What is a Pollinator Pathway

If you are wondering what a Pollinator Pathway is, it is any public and private pesticide-free corridor of native plants that provide nutrition and habitat for pollinating insects and birds.  Even the smallest green spaces, like flower boxes and curb strips, can be part of a pathway. 

 The loss of pollinators is alarmingly high, and in decline primarily due to land development and fragmentation, a lack of native plants due to an increase in invasive plant species, and a lawn culture that requires excessive fertilizers and pesticides which offers no benefit to pollinators and other wildlife. 

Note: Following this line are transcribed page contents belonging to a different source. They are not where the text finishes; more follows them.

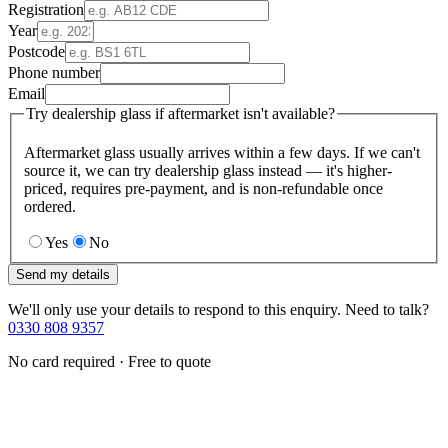
Registration
Year
Postcode
Phone number
Email
Try dealership glass if aftermarket isn't available?
Aftermarket glass usually arrives within a few days. If we can't
source it, we can try dealership glass instead — it's higher-
priced, requires pre-payment, and is non-refundable once
ordered.
Yes
No
Send my details
We'll only use your details to respond to this enquiry. Need to talk?
0330 808 9357
No card required · Free to quote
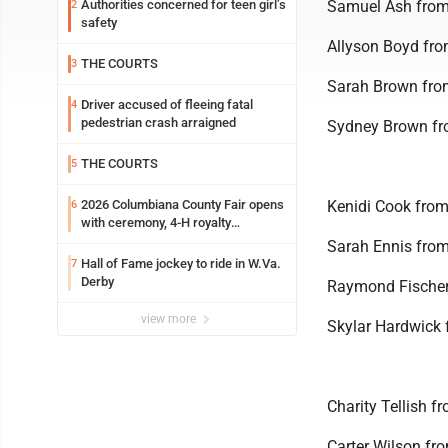
Authorities concerned for teen girl’s
Samuel Ash from
2
safety
Allyson Boyd fr
THE COURTS
3
Sarah Brown from
Driver accused of fleeing fatal
4
pedestrian crash arraigned
Sydney Brown fro
THE COURTS
5
2026 Columbiana County Fair opens
Kenidi Cook fro
6
with ceremony, 4-H royalty
crowning
Sarah Ennis fro
Hall of Fame jockey to ride in W.Va.
7
Derby
Raymond Fischer
view more
Skylar Hardwick 
Charity Tellish 
Carter Wilson fr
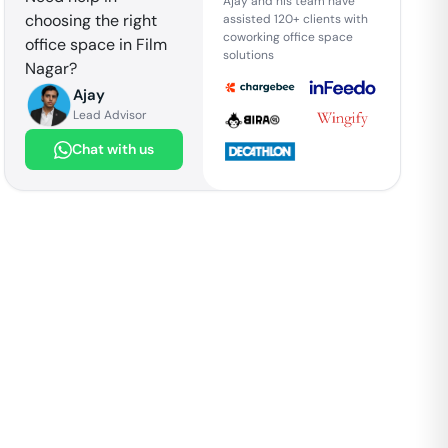
Ajay and his team have
choosing the right
assisted 120+ clients with
coworking office space
office space in
Film
solutions
Nagar
?
Ajay
Lead Advisor
Chat with us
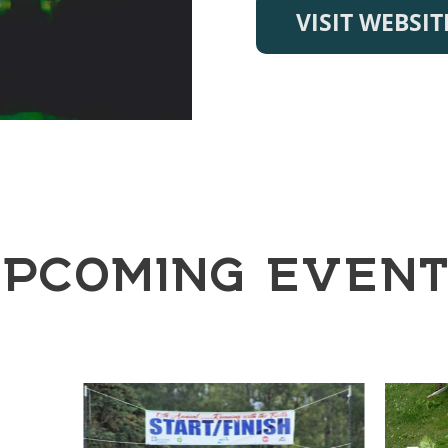
VISIT WEBSIT
PCOMING EVEN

 Pollinator species such as bees, birds, butterflies and other pollinating insects are vital to maintaining healthy and diverse ecosystems, and are responsible for the food we eat.  One in every three bites of food we eat is because of pollinators. Without pollinators, we won’t have any food. 

You can help.

Become a part of the Pathway.

Our landscapes have been chopped up or fragmented, through urban and suburban-ization.  The problem is we can no longer support sustainable populations of wildlife in our isolated parks and preserves alone, for more on this please see Dr. Doug Tallamy, University of Delaware Entomologist’s book Bringing Nature Home

Luckily there is a solution.  If we begin to manage our own yard organically and with native plants, we can use them to connect parks and preserves, creating crucial corridors of wildlife.  That is the idea behind the Pollinator Pathway. 

Pleasant Valley recently joined the Pollinator Pathway.org with the reading of a proclamation by Supervisor John DelVecchio.   As a Pollinator Pathway Town we will encourage entities, businesses and residents to participate in creating a safe native habitat, wherever possible, for threatened pollinators that will facilitate pollinator connectivity.

 Anyone can join the Pollinator Pathway, it is easy and free.  Just pick a spot in your yard, plant a window box, or some pots with native plants, and they will come; bees, butterflies, hummingbirds and other birds and insects.  Then pull up a comfortable chair and watch and enjoy nature around you.